■ Given request
Render the stretch of entries from the line containing "pose: elev=295.9 azim=50.2" through the line containing "Dot at: occluded" as a numbered list, skipping blank lines. Leave the pictures out.

■ Input records

==================================================

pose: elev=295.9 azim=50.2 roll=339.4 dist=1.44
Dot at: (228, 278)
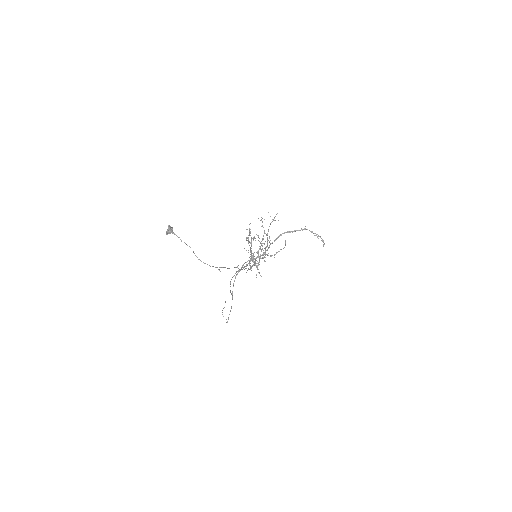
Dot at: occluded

==================================================

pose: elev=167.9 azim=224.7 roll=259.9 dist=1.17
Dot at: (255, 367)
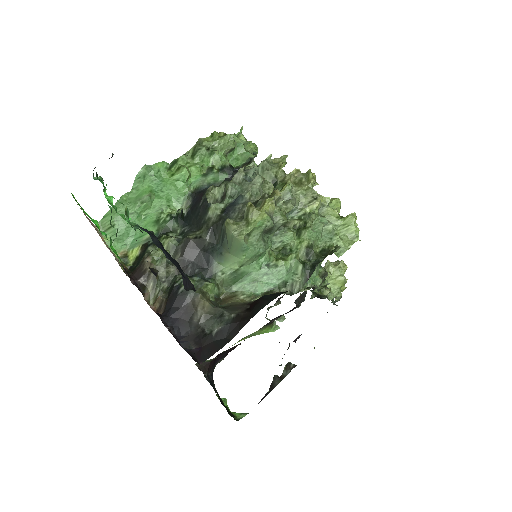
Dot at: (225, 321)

==================================================

■ Reply
1. pose: elev=295.9 azim=50.2 roll=339.4 dist=1.44
2. Dot at: (228, 278)
3. Dot at: occluded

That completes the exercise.